*WHAT TO DO:* May I please have every record restated word for word, with the images left out?

Records from a dataset
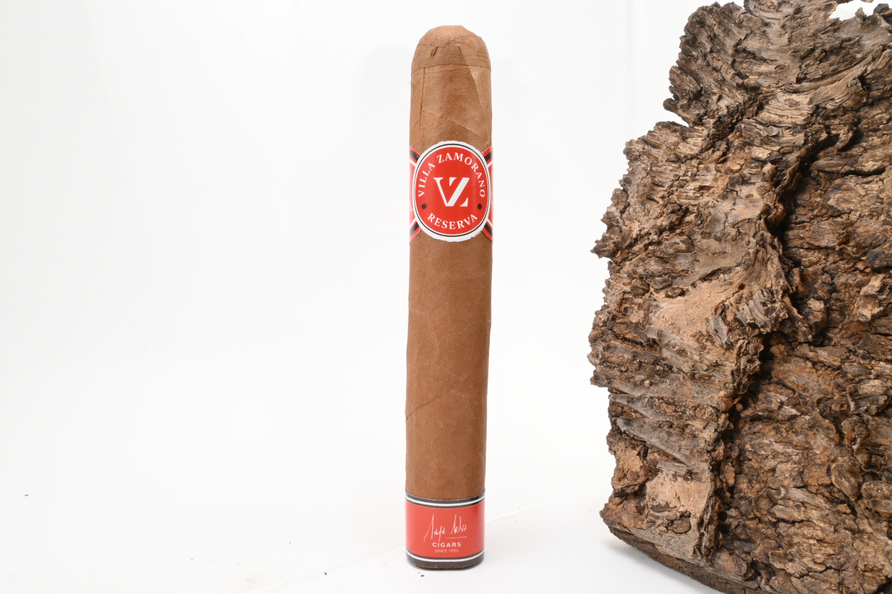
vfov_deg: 41.7
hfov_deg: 59.5
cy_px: 297
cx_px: 446
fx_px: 780
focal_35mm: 32
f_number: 22
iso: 640
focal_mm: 21
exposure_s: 1/15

*SOLUTION FOR THIS PROBLEM:*
vfov_deg: 41.7
hfov_deg: 59.5
cy_px: 297
cx_px: 446
fx_px: 780
focal_35mm: 32
f_number: 22
iso: 640
focal_mm: 21
exposure_s: 1/15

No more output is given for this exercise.